# Dataset: Retrieval-based grounded model generated Q-A pairs #2004

Related to [Issue #2004](https://github.com/LAION-AI/Open-Assistant/issues/2004)

# How it work?

1. Base data:
   [hugging face: wikipedia](https://huggingface.co/datasets/wikipedia)
2. Cleanse data to shorten the length of the articles
3. Generate Q-A pairs using doc2query
4. Generate Q-A pairs using BART or SearchGPT

# Output data

- raw data (BART-based):
  https://huggingface.co/datasets/michaelthwan/wiki_qa_bart_10000row
- OA format data (BART-based):
  https://huggingface.co/datasets/michaelthwan/oa_wiki_qa_bart_10000row

### Synthetic data based on BART

![wiki_augment_bart](./img/wiki_augment_bart.png)

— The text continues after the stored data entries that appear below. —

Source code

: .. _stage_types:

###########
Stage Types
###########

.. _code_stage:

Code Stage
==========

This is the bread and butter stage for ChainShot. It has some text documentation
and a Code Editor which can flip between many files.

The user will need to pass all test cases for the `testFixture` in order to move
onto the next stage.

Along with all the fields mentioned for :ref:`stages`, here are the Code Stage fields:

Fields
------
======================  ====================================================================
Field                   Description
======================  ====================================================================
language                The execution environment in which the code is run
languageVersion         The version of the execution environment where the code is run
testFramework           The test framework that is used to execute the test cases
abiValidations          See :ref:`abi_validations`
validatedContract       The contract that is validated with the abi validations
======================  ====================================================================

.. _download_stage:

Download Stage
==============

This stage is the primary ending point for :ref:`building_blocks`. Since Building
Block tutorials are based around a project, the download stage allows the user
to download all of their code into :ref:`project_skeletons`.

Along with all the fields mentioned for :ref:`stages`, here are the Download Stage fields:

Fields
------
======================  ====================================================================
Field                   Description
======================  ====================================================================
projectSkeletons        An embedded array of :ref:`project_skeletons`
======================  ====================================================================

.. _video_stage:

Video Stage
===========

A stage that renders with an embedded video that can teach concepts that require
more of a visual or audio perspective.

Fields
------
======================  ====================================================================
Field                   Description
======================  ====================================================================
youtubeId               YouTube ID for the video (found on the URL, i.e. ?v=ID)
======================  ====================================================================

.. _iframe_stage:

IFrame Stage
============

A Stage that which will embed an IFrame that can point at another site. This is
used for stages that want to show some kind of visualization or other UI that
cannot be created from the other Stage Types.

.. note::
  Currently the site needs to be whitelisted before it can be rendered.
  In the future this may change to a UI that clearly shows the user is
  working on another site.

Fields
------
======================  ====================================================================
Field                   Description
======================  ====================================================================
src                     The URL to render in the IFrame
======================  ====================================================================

### Synthetic data based on SearchGPT

![wiki_augment_searchgpt](./img/wiki_augment_searchgpt.png)

# Code

1. `pip install -r requirements.txt` (using python 3.10.8)
2. Clean data: `1_clean_wikitext.py`
3. Get queries by doc2query `2_wikitext_doc2query.ipynb` (I run using
   colab+local PC)
4. Get responses by BART `3_10k_bart_trial.py` or `3_10k_bart_trial.ipynb`
5. Convert to OA format `4_convert_to_oa_format.py`